• _Istruzioni_
(A) Riproduci fedelmente dal testo dell'esercizio tutto ciò che va da "Courtney, terminato l’anno" giù fino a "sue disastrate finanze.".
(B) Secondo il testo dell'esercizio, che mestiere fa la madre di Courtney?

• _Testo dell'esercizio_
··········
Dalla vita idilliaca e monastica del Collegio di Scaisbrooke Hall a New York a quella turbinosa e peccaminosa di Hollywood, “Cioccolata a colazione” è la descrizione tragica e realistica della “gioventù dorata” statunitense narrata attraverso gli occhi di Courtney e della sua amica Janet.
La primavera, a Scaisbrooke Hall, era senza dubbio il periodo più bello dell'anno. Lo dicevano tutte le ex allieve, ricordando i meli in fiore nel cortile quadrato e l'erba che cresceva alta e fresca accanto al ruscello, dove le ragazze nascondevano le bottiglie di bibite per mantenerle ghiacciate fino a sera, quando correvano a ritirarle e le bevevano di nascosto prima di rientrare nella sala dedicata allo studio.
Courtney, terminato l’anno scolastico, abbandona l’esclusivo college, un ambiente molto rigido che con le sue regole non è in grado di fornire una riposta adeguata alle inquietudini della ragazza, per andare a vivere ad Hollywood a casa della madre, un’attrice sul viale del tramonto, che passa le sue giornate nell’attesa di un contratto con il quale risollevare le sue disastrate finanze.
Le pillole ricostituenti non furono di molto aiuto, per Courtney, il cui stato di sonnolenza aumentò con il passare delle settimane, a mano a mano che si avvicinavano le vacanze estive. Il dottor Reismann lo sapeva. Quella sera aveva detto alla moglie: “perché non dovrebbe dormire una ragazza, se non ha nulla nella vita che la tenga sveglia?”
··········
• _Dati registrati_

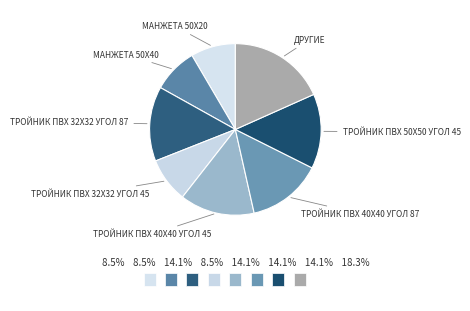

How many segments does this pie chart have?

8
··········
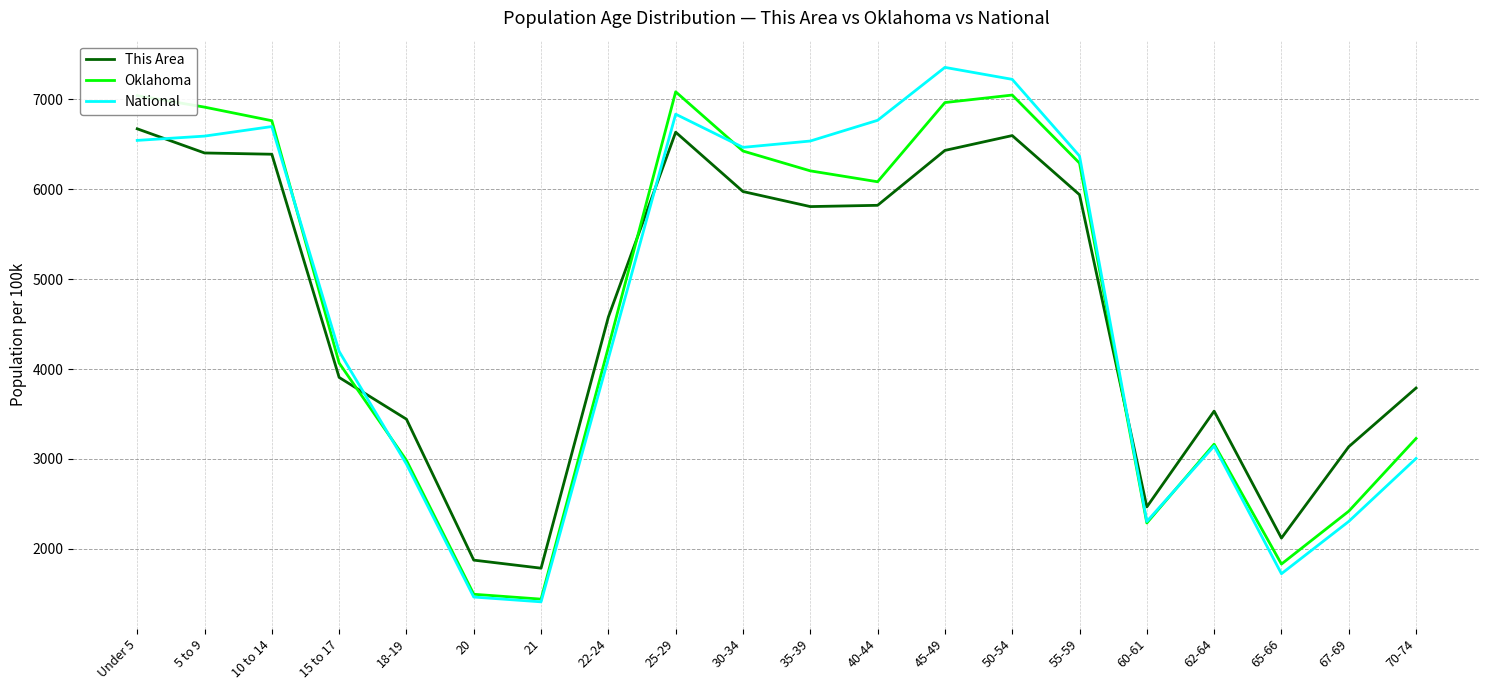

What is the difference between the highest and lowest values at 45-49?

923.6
··········
• _Risposte_
(A)
Courtney, terminato l’anno scolastico, abbandona l’esclusivo college, un ambiente molto rigido che con le sue regole non è in grado di fornire una riposta adeguata alle inquietudini della ragazza, per andare a vivere ad Hollywood a casa della madre, un’attrice sul viale del tramonto, che passa le sue giornate nell’attesa di un contratto con il quale risollevare le sue disastrate finanze.

(B) È un'attrice sul viale del tramonto.